→ **Written task**:
Return a copy of every line in the data below that contains "none".

───

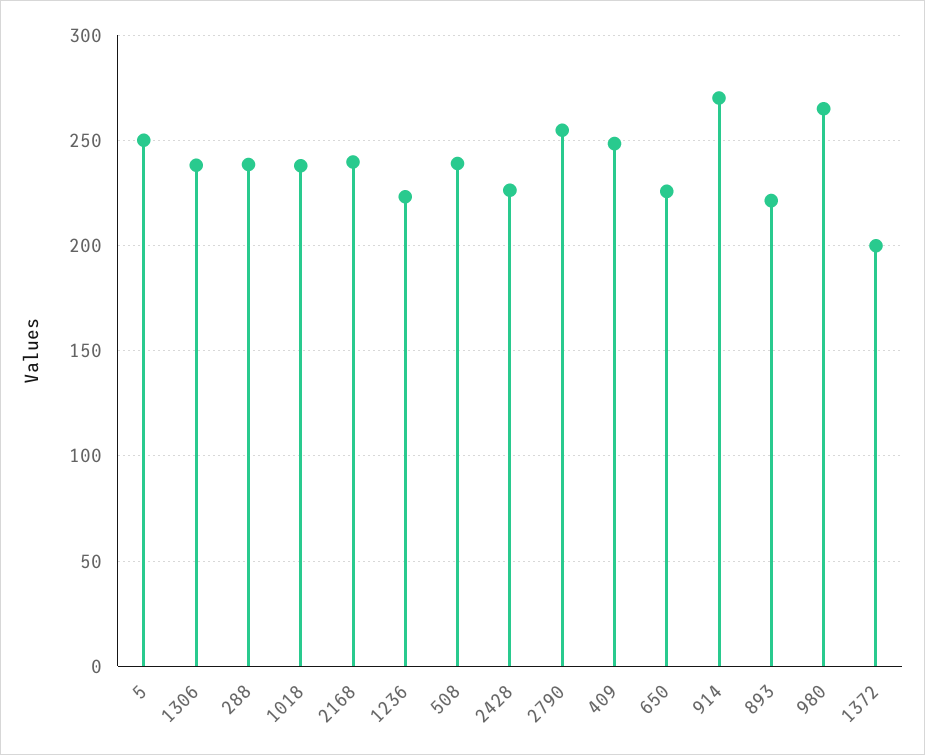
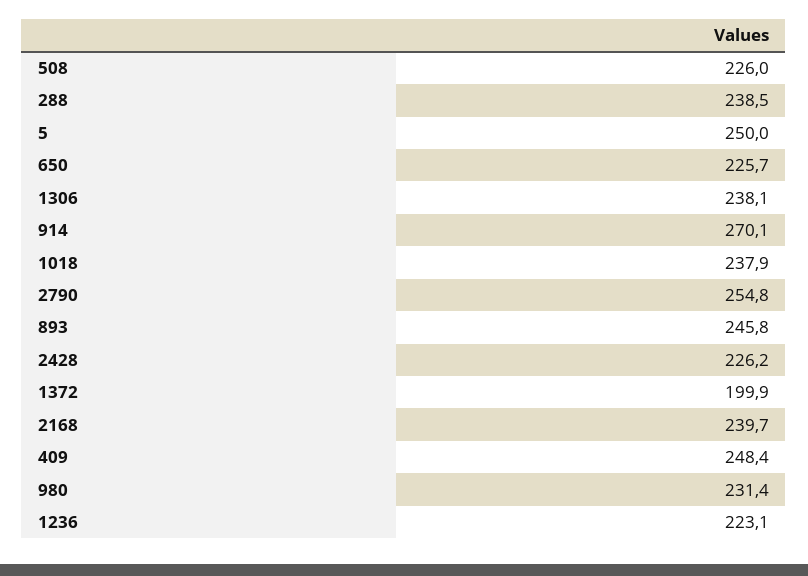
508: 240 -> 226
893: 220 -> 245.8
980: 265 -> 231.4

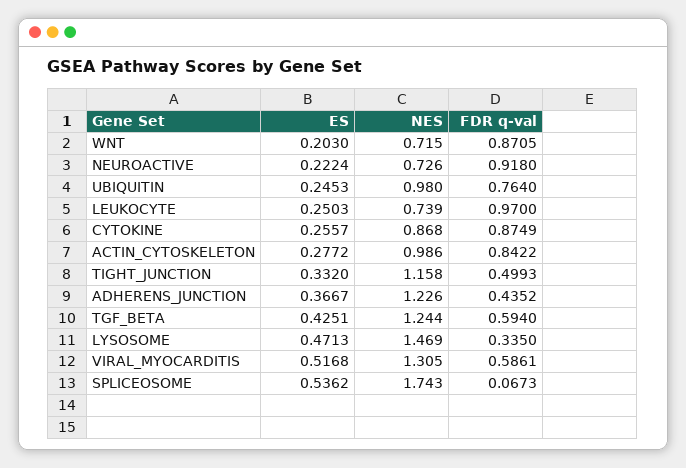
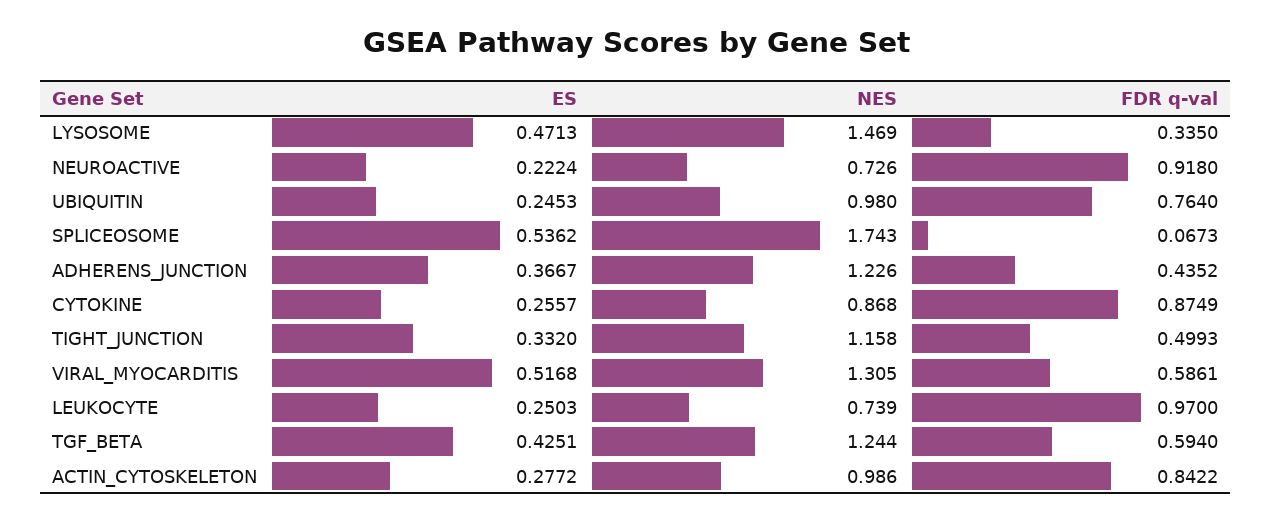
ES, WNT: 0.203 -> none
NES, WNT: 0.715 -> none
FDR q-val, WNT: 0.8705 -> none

───

→ **Response to this task**:
ES, WNT: 0.203 -> none
NES, WNT: 0.715 -> none
FDR q-val, WNT: 0.8705 -> none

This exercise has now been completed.